Alogliptin Gliquitabs® (Tablets) Instructions for Use
Marketing Authorization Holder
Pharmstandard-Lexredstva OJSC (Russia)
ATC Code
A10BH04 (Alogliptin)
Active Substance
Alogliptin (Rec.INN registered by WHO)
Dosage Forms
| Alogliptin Gliquitabs® | Film-coated tablets 12.5 mg | |
| Film-coated tablets 25 mg |
Dosage Form, Packaging, and Composition
Film-coated tablets
| 1 tab. | |
| Alogliptin | 12.5 mg |
10 pcs. – blister packs (3 pcs.) – cardboard packs (30 pcs.) – By prescription
14 pcs. – blister packs (2 pcs.) – cardboard packs (28 pcs.) – By prescription
14 pcs. – blister packs (4 pcs.) – cardboard packs (56 pcs.) – By prescription
14 pcs. – blister packs (8 pcs.) – cardboard packs (112 pcs.) – By prescription
Film-coated tablets
| 1 tab. | |
| Alogliptin | 25 mg |
10 pcs. – blister packs (3 pcs.) – cardboard packs (30 pcs.) – By prescription
14 pcs. – blister packs (2 pcs.) – cardboard packs (28 pcs.) – By prescription
14 pcs. – blister packs (4 pcs.) – cardboard packs (56 pcs.) – By prescription
14 pcs. – blister packs (8 pcs.) – cardboard packs (112 pcs.) – By prescription
Clinical-Pharmacological Group
Oral hypoglycemic drug
Pharmacotherapeutic Group
Drugs for the treatment of diabetes mellitus; hypoglycemic drugs, other than insulins; dipeptidyl peptidase-4 (DPP-4) inhibitors
Pharmacological Action
Hypoglycemic agent, a highly selective inhibitor of dipeptidyl peptidase-4 (DPP-4). The selectivity of alogliptin for DPP-4 is more than 10,000 times greater than its effect on other related enzymes, including DPP-8 and DPP-9. DPP-4 is the main enzyme involved in the rapid degradation of incretin hormones: glucagon-like peptide-1 (GLP-1) and glucose-dependent insulinotropic polypeptide (GIP).
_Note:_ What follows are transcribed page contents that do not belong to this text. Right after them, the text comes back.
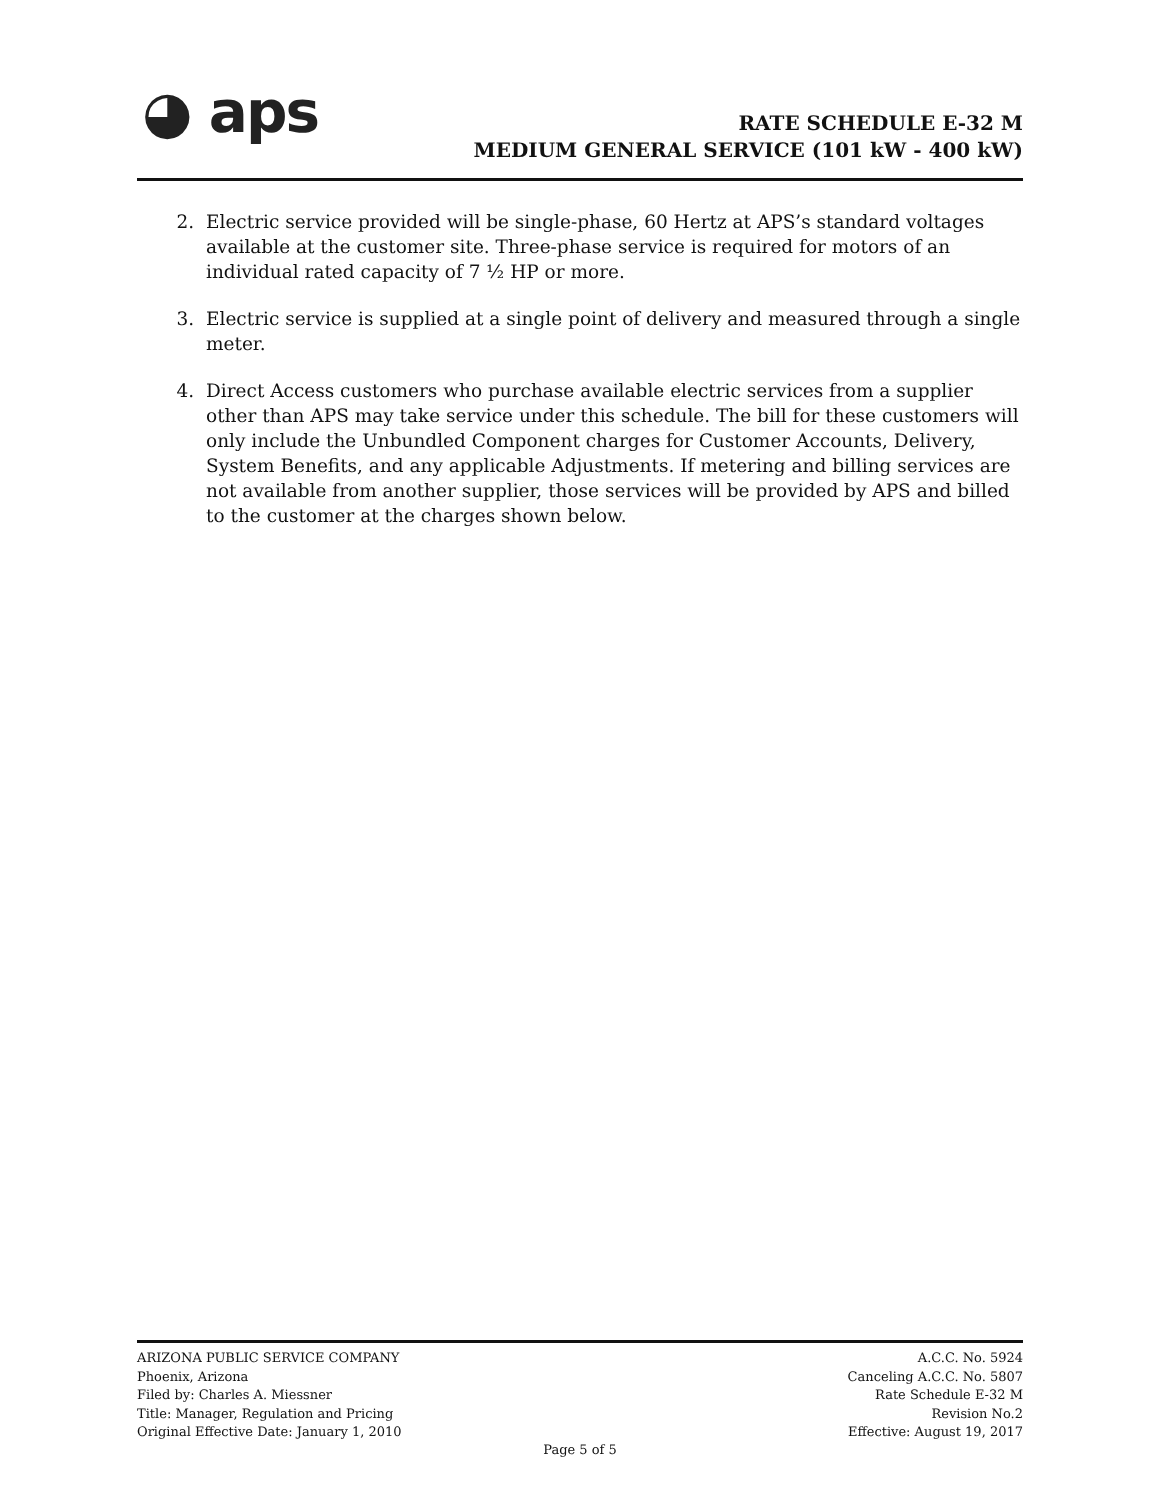◕ aps
RATE SCHEDULE E-32 M
MEDIUM GENERAL SERVICE (101 kW - 400 kW)
2. Electric service provided will be single-phase, 60 Hertz at APS’s standard voltages available at the customer site. Three-phase service is required for motors of an individual rated capacity of 7 ½ HP or more.
3. Electric service is supplied at a single point of delivery and measured through a single meter.
4. Direct Access customers who purchase available electric services from a supplier other than APS may take service under this schedule. The bill for these customers will only include the Unbundled Component charges for Customer Accounts, Delivery, System Benefits, and any applicable Adjustments. If metering and billing services are not available from another supplier, those services will be provided by APS and billed to the customer at the charges shown below.
ARIZONA PUBLIC SERVICE COMPANY
Phoenix, Arizona
Filed by: Charles A. Miessner
Title: Manager, Regulation and Pricing
Original Effective Date: January 1, 2010
A.C.C. No. 5924
Canceling A.C.C. No. 5807
Rate Schedule E-32 M
Revision No.2
Effective: August 19, 2017
Page 5 of 5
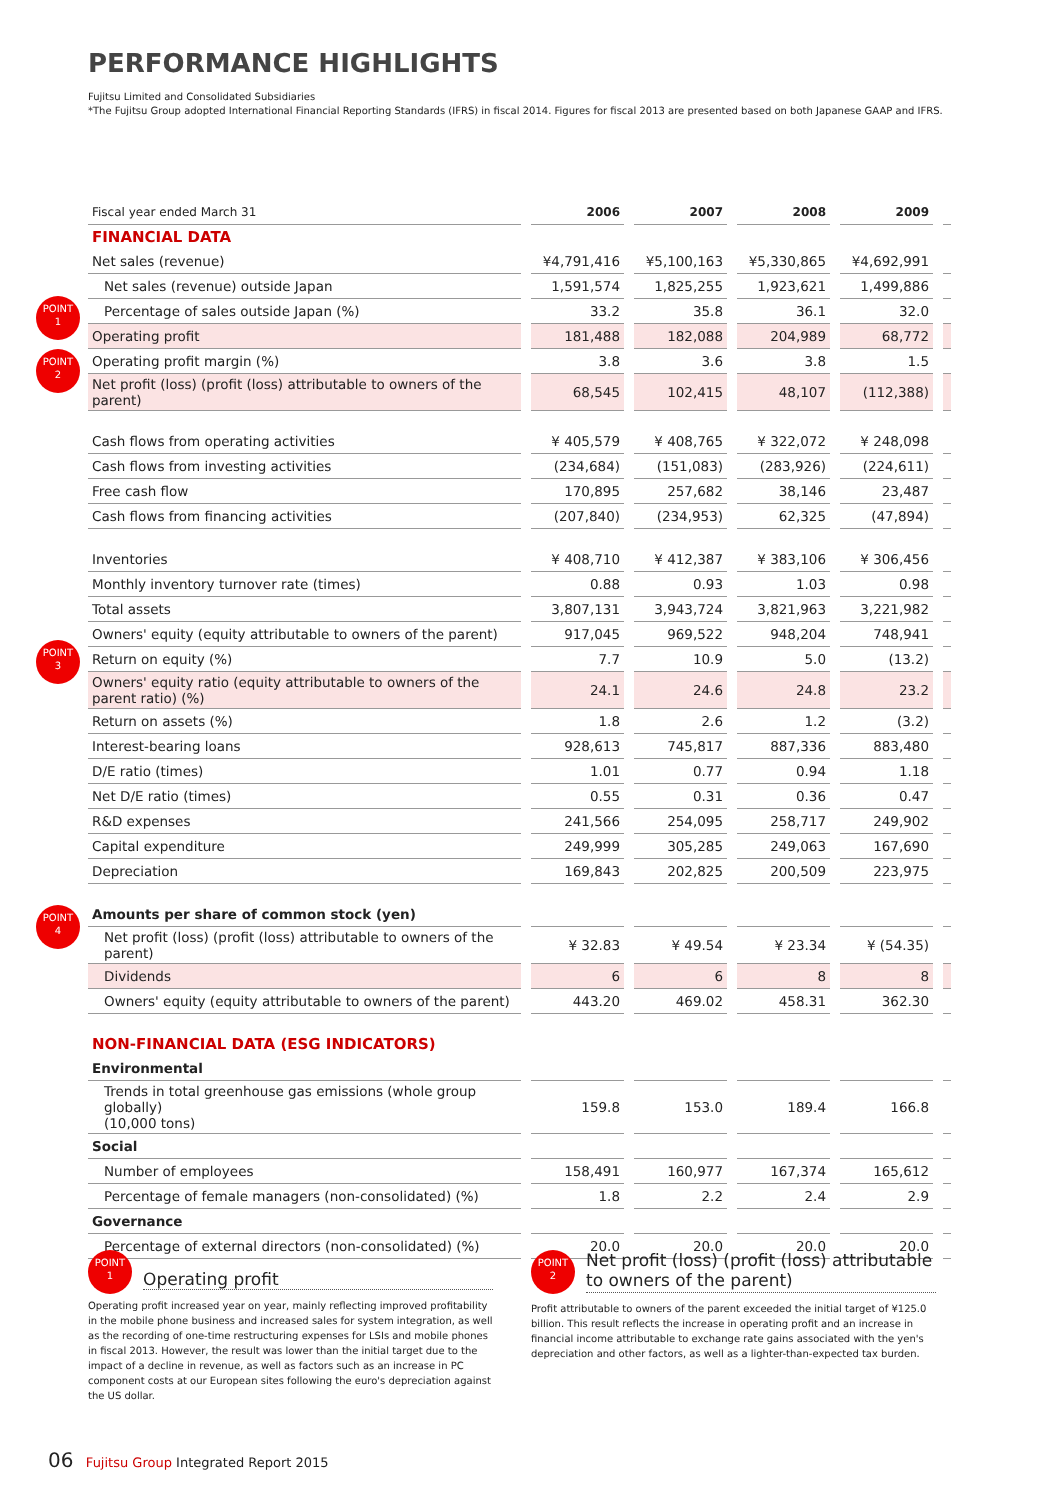PERFORMANCE HIGHLIGHTS
Fujitsu Limited and Consolidated Subsidiaries
*The Fujitsu Group adopted International Financial Reporting Standards (IFRS) in fiscal 2014. Figures for fiscal 2013 are presented based on both Japanese GAAP and IFRS.
POINT
1
POINT
2
POINT
3
POINT
4
| Fiscal year ended March 31 | 2006 | 2007 | 2008 | 2009 | |
| --- | --- | --- | --- | --- | --- |
| FINANCIAL DATA | | | | | |
| Net sales (revenue) | ¥4,791,416 | ¥5,100,163 | ¥5,330,865 | ¥4,692,991 | |
| Net sales (revenue) outside Japan | 1,591,574 | 1,825,255 | 1,923,621 | 1,499,886 | |
| Percentage of sales outside Japan (%) | 33.2 | 35.8 | 36.1 | 32.0 | |
| Operating profit | 181,488 | 182,088 | 204,989 | 68,772 | |
| Operating profit margin (%) | 3.8 | 3.6 | 3.8 | 1.5 | |
| Net profit (loss) (profit (loss) attributable to owners of the parent) | 68,545 | 102,415 | 48,107 | (112,388) | |
| Cash flows from operating activities | ¥ 405,579 | ¥ 408,765 | ¥ 322,072 | ¥ 248,098 | |
| Cash flows from investing activities | (234,684) | (151,083) | (283,926) | (224,611) | |
| Free cash flow | 170,895 | 257,682 | 38,146 | 23,487 | |
| Cash flows from financing activities | (207,840) | (234,953) | 62,325 | (47,894) | |
| Inventories | ¥ 408,710 | ¥ 412,387 | ¥ 383,106 | ¥ 306,456 | |
| Monthly inventory turnover rate (times) | 0.88 | 0.93 | 1.03 | 0.98 | |
| Total assets | 3,807,131 | 3,943,724 | 3,821,963 | 3,221,982 | |
| Owners' equity (equity attributable to owners of the parent) | 917,045 | 969,522 | 948,204 | 748,941 | |
| Return on equity (%) | 7.7 | 10.9 | 5.0 | (13.2) | |
| Owners' equity ratio (equity attributable to owners of the parent ratio) (%) | 24.1 | 24.6 | 24.8 | 23.2 | |
| Return on assets (%) | 1.8 | 2.6 | 1.2 | (3.2) | |
| Interest-bearing loans | 928,613 | 745,817 | 887,336 | 883,480 | |
| D/E ratio (times) | 1.01 | 0.77 | 0.94 | 1.18 | |
| Net D/E ratio (times) | 0.55 | 0.31 | 0.36 | 0.47 | |
| R&D expenses | 241,566 | 254,095 | 258,717 | 249,902 | |
| Capital expenditure | 249,999 | 305,285 | 249,063 | 167,690 | |
| Depreciation | 169,843 | 202,825 | 200,509 | 223,975 | |
| Amounts per share of common stock (yen) | | | | | |
| Net profit (loss) (profit (loss) attributable to owners of the parent) | ¥ 32.83 | ¥ 49.54 | ¥ 23.34 | ¥ (54.35) | |
| Dividends | 6 | 6 | 8 | 8 | |
| Owners' equity (equity attributable to owners of the parent) | 443.20 | 469.02 | 458.31 | 362.30 | |
| NON-FINANCIAL DATA (ESG INDICATORS) | | | | | |
| Environmental | | | | | |
| Trends in total greenhouse gas emissions (whole group globally) (10,000 tons) | 159.8 | 153.0 | 189.4 | 166.8 | |
| Social | | | | | |
| Number of employees | 158,491 | 160,977 | 167,374 | 165,612 | |
| Percentage of female managers (non-consolidated) (%) | 1.8 | 2.2 | 2.4 | 2.9 | |
| Governance | | | | | |
| Percentage of external directors (non-consolidated) (%) | 20.0 | 20.0 | 20.0 | 20.0 | |
POINT
1
Operating profit
Operating profit increased year on year, mainly reflecting improved profitability in the mobile phone business and increased sales for system integration, as well as the recording of one-time restructuring expenses for LSIs and mobile phones in fiscal 2013. However, the result was lower than the initial target due to the impact of a decline in revenue, as well as factors such as an increase in PC component costs at our European sites following the euro's depreciation against the US dollar.
POINT
2
Net profit (loss) (profit (loss) attributable to owners of the parent)
Profit attributable to owners of the parent exceeded the initial target of ¥125.0 billion. This result reflects the increase in operating profit and an increase in financial income attributable to exchange rate gains associated with the yen's depreciation and other factors, as well as a lighter-than-expected tax burden.
06 Fujitsu Group Integrated Report 2015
Incretin hormones are secreted in the intestine, and their concentration increases in response to food intake. GLP-1 and GIP increase insulin synthesis and its secretion by pancreatic β-cells. GLP-1 also inhibits glucagon secretion and reduces glucose production by the liver. Therefore, by increasing incretin concentrations, Alogliptin increases glucose-dependent insulin secretion and reduces glucagon secretion at elevated blood glucose concentrations. In patients with type 2 diabetes mellitus with hyperglycemia, these changes in insulin and glucagon secretion lead to a decrease in the concentration of glycated hemoglobin HbA1c and a reduction in plasma glucose concentration, both fasting and postprandial glucose.
Pharmacokinetics
The pharmacokinetics of alogliptin are similar in healthy subjects and in patients with type 2 diabetes mellitus.
The absolute bioavailability of alogliptin is approximately 100%. Concurrent administration with a high-fat meal did not affect the AUC of alogliptin, so it can be taken regardless of food intake. In healthy subjects, after a single oral dose of up to 800 mg of alogliptin, rapid absorption of the drug is observed, with a mean Tmax in the range from 1 to 2 hours after administration.
The AUC of alogliptin increases proportionally with a single dose in the therapeutic dose range from 6.25 mg to 100 mg. The coefficient of variability of alogliptin AUC among patients is small (17%). The AUC(0-inf) of alogliptin after a single dose was similar to the AUC(0-24) after administration of the same dose once daily for 6 days. This indicates the absence of time dependence in the kinetics of alogliptin after multiple doses.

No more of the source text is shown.